Dziś w katowickim "Spodku" odbędzie się koncert na pięciu muzyków rockowych i orkiestrę. Na trasie zespołowi Deep Purple towarzyszy rumuńska orkiestra im. George’a Enescu pod dyrekcją Paula Manna.

"Trudno grać pięciu osobom głośniej niż 85-osobowa orkiestra, z którą występujemy na scenie" - mówią członkowie grupy Deep Purple. Występ na "deskach" Spodka kończy rozpoczętą we wrześniu w Ameryce Południowej trasę, promującą płytę "Deep Purple In Concert With The London Symphony Orchestra". Nie jest to pierwszy występ tej grupy z orkiestrą symfoniczną. Deep Purple zagrał ze słynną orkiestrą jeszcze za czasów, kiedy jej dyrektorem był nieżyjący już szkocki dyrygent Malcolm Arnold.
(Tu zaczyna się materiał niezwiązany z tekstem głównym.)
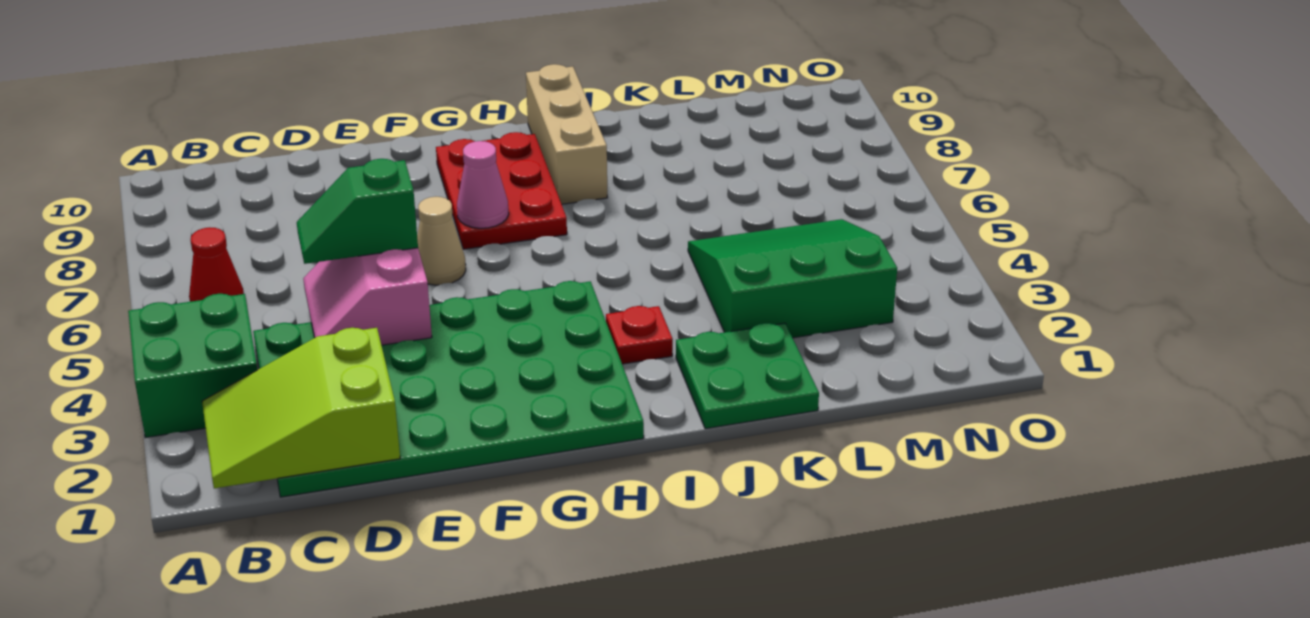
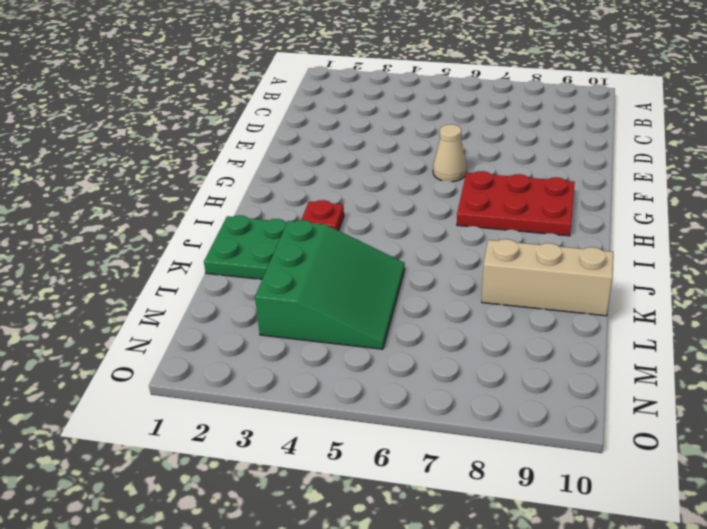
tan brick K8:K10 level 1 -> tan brick I8:I10 level 1
none -> green brick A3:B4 level 1
none -> red cone B6 level 1
none -> green plate C1:H4 level 1

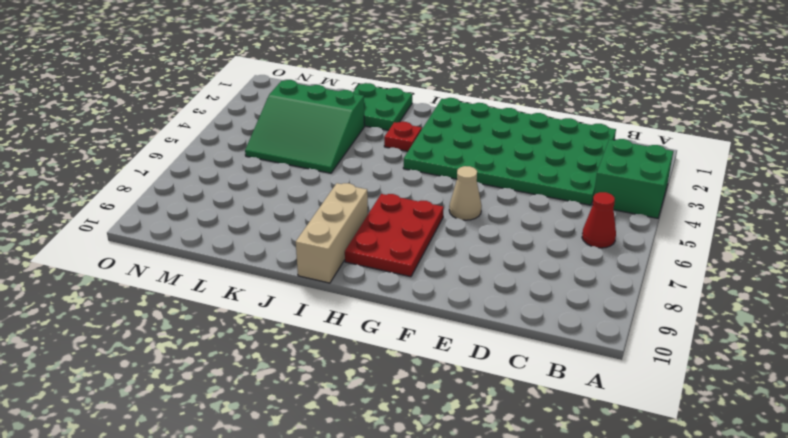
none -> lime slope B1:D2 level 2 top D
none -> pink slope D4:E5 level 2 top E
none -> pink cone G7 level 2

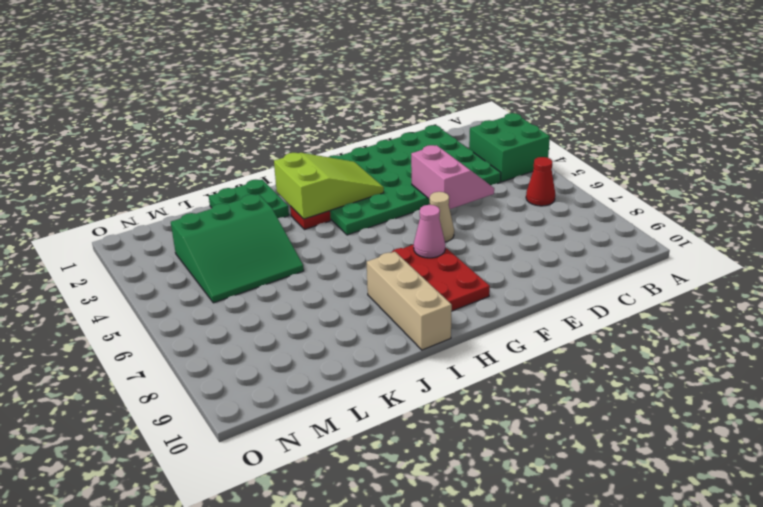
lime slope G2:I3 level 2 top I -> lime slope B1:D2 level 2 top D
none -> green slope D5:E5 level 3 top E

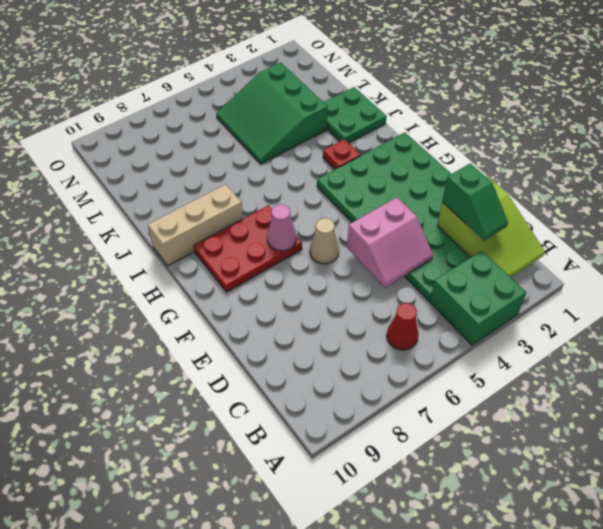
green slope C2:D2 level 3 top D -> green slope D5:E5 level 3 top E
Tamten koncert odbył się w Royal Albert Hall w 1969 r. Po 30 latach, w ubiegłym roku, Deep Purple i orkiestra znów zagrali razem. Tym razem orkiestrę poprowadził Paul Mann. "Kiedy występowaliśmy z orkiestrą po raz pierwszy, orkiestra symfoniczna była czymś świętym, a zespół rockowy - niebezpiecznym. Dzisiaj jest zupełnie inaczej, ludzie mają znacznie szerszy sposób myślenia. Zmieniło się jeszcze jedno: teraz to my jesteśmy starsi od większości członków orkiestry" - powiedział Ian Gillan podczas konferencji prasowej przed koncertem.